⟨

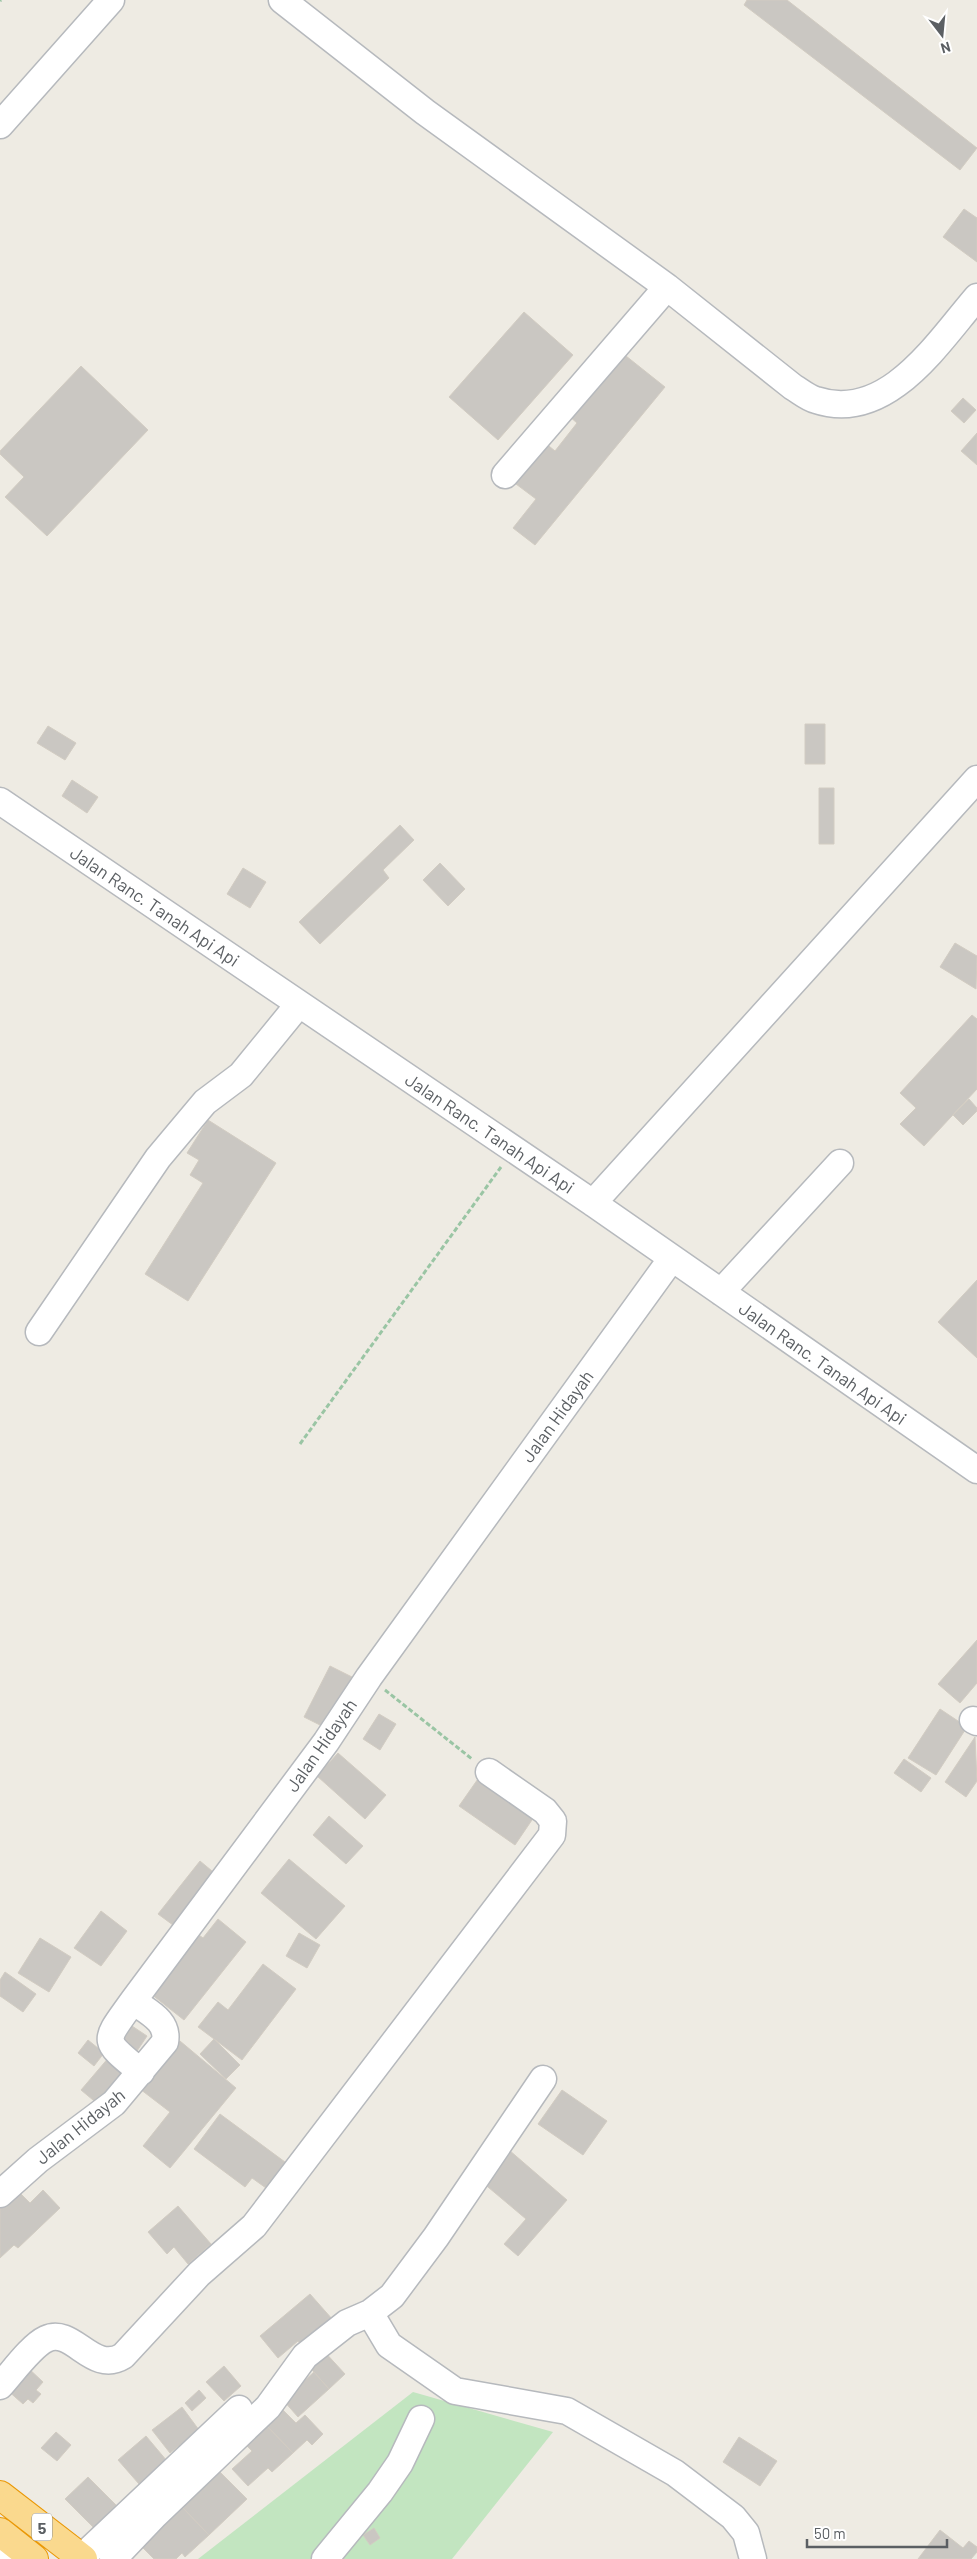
<svg xmlns="http://www.w3.org/2000/svg" width="977" height="2559" font-family="Barlow,sans-serif">
  <rect width="100%" height="100%" fill="#eeebe3"/>
  <path fill="#c2e5c0" d="M413 2392 553 2432 452 2559H198Z"/>
  <path fill="#cac7c2" stroke="#d2ccc2" d="M747 0H787L977 148 960 170 744 5Z
    M964 209 977 218V262L943 237Z
    M524 312 573 355 498 440 449 397Z
    M621 352 665 387 535 545 513 528 536 499 512 481 544 442 555 451 577 423 569 416Z
    M81 366 148 430 47 536 5 497 24 477 0 454V451Z
    M963 398 976 410 964 423 951 411Z
    M977 433V465L961 451Z
    M805 724H825V764H805Z
    M48 726 76 743 65 760 37 743Z
    M72 780 98 797 87 813 62 796Z
    M819 788H834V844H819Z
    M400 825 414 840 383 870 389 878 320 944 299 922Z
    M440 863 465 889 448 906 423 880Z
    M243 868 266 882 250 908 227 894Z
    M955 943 977 956 976 989 940 967Z
    M972 1015 977 1019V1089L924 1146 900 1124 916 1108 900 1093Z
    M969 1099 977 1108V1111L963 1125 953 1115Z
    M208 1120 276 1163 188 1301 145 1274 203 1183 190 1175 199 1160 187 1153Z
    M977 1280V1358L938 1322Z
    M977 1640V1683L960 1703 938 1684Z
    M330 1666 352 1677 326 1728 304 1717Z
    M940 1709 967 1727 936 1775 908 1758Z
    M379 1714 396 1724 380 1750 363 1739Z
    M975 1737 977 1781 966 1797 945 1782Z
    M338 1753 386 1795 365 1819 317 1776Z
    M904 1759 931 1778 921 1792 894 1773Z
    M480 1776 536 1814 515 1845 459 1806Z
    M329 1816 363 1846 346 1864 313 1835Z
    M289 1859 345 1906 316 1939 261 1893Z
    M200 1861 218 1876 177 1928 158 1914Z
    M101 1911 127 1931 101 1966 74 1948Z
    M218 1919 246 1942 184 2020 146 1990 176 1964 199 1935 203 1938Z
    M299 1933 320 1945 307 1968 286 1956Z
    M40 1938 71 1957 49 1992 18 1973Z
    M263 1964 296 1989 242 2060 198 2027 218 2002 228 2010Z
    M5 1972 36 1994 23 2012 0 1996V1980Z
    M129 2024 147 2036 137 2051 118 2039Z
    M214 2039 240 2065 226 2079 200 2054Z
    M88 2040 104 2053 94 2066 78 2053Z
    M180 2041 236 2088 170 2168 143 2146 170 2112 140 2089Z
    M110 2056 128 2070 99 2105 81 2090Z
    M562 2090 607 2121 583 2155 538 2124Z
    M220 2114 285 2162 266 2188 252 2178 245 2187 194 2149Z
    M509 2150 567 2200 518 2256 504 2244 526 2219 482 2182Z
    M17 2190 30 2203 43 2190 60 2208 18 2248 14 2245 0 2258V2205Z
    M178 2206 211 2244 188 2264 174 2247 167 2254 148 2232Z
    M310 2294 333 2320 302 2346 298 2341 278 2358 260 2336Z
    M322 2349 345 2374 329 2389 306 2363Z
    M26 2366 43 2382 36 2390 41 2394 33 2403 28 2399 23 2404 6 2389Z
    M224 2366 241 2386 224 2401 206 2382Z
    M314 2372 329 2389 298 2417 283 2400Z
    M199 2390 206 2398 192 2411 185 2403Z
    M182 2407 199 2430 170 2453 152 2430Z
    M282 2409 296 2423 305 2415 323 2434 312 2445 307 2440 293 2453 265 2424Z
    M265 2424 293 2453 272 2472 268 2468 248 2486 232 2469 252 2451 245 2444Z
    M56 2432 71 2445 57 2461 41 2448Z
    M146 2436 167 2461 139 2484 118 2460Z
    M739 2437 777 2461 760 2486 723 2462Z
    M218 2470 247 2499 209 2535 181 2506Z
    M88 2477 116 2505 94 2528 65 2499Z
    M181 2506 209 2535 185 2557 182 2553 176 2559H154L140 2545Z
    M374 2528 380 2538 370 2545 363 2535Z
    M940 2530 963 2548 969 2541 977 2547V2552L971 2559H918Z"/>
  <g fill="none" stroke-linecap="round" stroke-linejoin="round">
    <g stroke="#b6b9bd" stroke-width="29">
      <path id="minor" d="M282 0 425 112 667 287 793 387C800 391 808 398 816 400 887 424 938 342 977 297
        M0 125 111 0
        M505 475 667 287
        M0 801 593 1203 977 1470
        M593 1203 977 779
        M721 1292 840 1163
        M39 1332 158 1158 205 1102 241 1075 299 1004
        M973 1720 977 1722
        M133 2001C103 2043 101 2039 141 2072
        M0 2194 38 2160 114 2103 165 2042C169 2021 148 2012 133 2001L326 1742 369 1677 672 1258
        M370 2313 389 2345 455 2391 567 2411 675 2473 733 2517 746 2533 753 2559
        M0 2386C12 2373 31 2346 46 2339 73 2326 92 2375 123 2356L199 2274 254 2226 552 1835 553 1821 545 1811 489 1772
        M81 2558 239 2409
        M0 2559 13 2543
        M113 2559 155 2515 268 2407 305 2356 347 2323 370 2313 392 2296 436 2237 543 2079
        M325 2559 380 2492 400 2463 421 2419"/>
    </g>
    <g stroke="#ea9806" stroke-width="30">
      <path id="highway" d="M0 2495 83 2559
        M0 2532 34 2559"/>
    </g>
    <path stroke="#9ac5a4" stroke-width="3" stroke-dasharray="5 2.5" stroke-linecap="butt" d="M0 1 1 0
      M300 1444 501 1167
      M385 1690 472 1759"/>
    <use href="#minor" stroke="#fff" stroke-width="26"/>
    <use href="#highway" stroke="#fad98e" stroke-width="28"/>
  </g>
  <g text-anchor="middle" dominant-baseline="central" stroke-width="4" stroke-linejoin="round" paint-order="stroke">
    <rect fill="#fff" stroke="#8c8f92" stroke-width="1" x="32" y="2513.5" width="20" height="27" rx="4"/>
    <g font-size="16" font-weight="bold" fill="#5b5f63">
      <text x="42" y="2527">5</text>
    </g>
    <g font-size="18" fill="#5b5f63" stroke="#fff">
      <text transform="translate(155 906) rotate(34)">Jalan Ranc. Tanah Api Api</text>
      <text transform="translate(490 1133) rotate(34)">Jalan Ranc. Tanah Api Api</text>
      <text transform="translate(823 1363) rotate(35)">Jalan Ranc. Tanah Api Api</text>
      <text transform="translate(557 1416) rotate(-54)">Jalan Hidayah</text>
      <text transform="translate(321 1745) rotate(-55)">Jalan Hidayah</text>
      <text transform="translate(80 2126) rotate(-39)">Jalan Hidayah</text>
    </g>
  </g>
  <g transform="translate(942 35) rotate(164)" stroke="#ffffff" stroke-width="4" paint-order="stroke">
  <path d="M0-4L9 19L0 12L-9 19Z" fill="#5b5f63"/>
  <text y="-8" font-size="14" font-weight="bold" text-anchor="middle" fill="#5b5f63">N</text>
  </g>
  <path d="M807 2539v8h140v-8" fill="none" stroke="#5b5f63" stroke-width="2.5"/>
  <text x="814" y="2539" font-size="15" fill="#5b5f63" stroke="#ffffff" stroke-width="4" paint-order="stroke">50 m</text>
</svg>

⟩

[Your goal]:
Look above for the line containing "M265 2424 293" and the line containing "M88 2477 116 2505 94 2528 65 2499Z". Transcribe both, with the lines between them, exactly.

[Result of the exercise]:
    M265 2424 293 2453 272 2472 268 2468 248 2486 232 2469 252 2451 245 2444Z
    M56 2432 71 2445 57 2461 41 2448Z
    M146 2436 167 2461 139 2484 118 2460Z
    M739 2437 777 2461 760 2486 723 2462Z
    M218 2470 247 2499 209 2535 181 2506Z
    M88 2477 116 2505 94 2528 65 2499Z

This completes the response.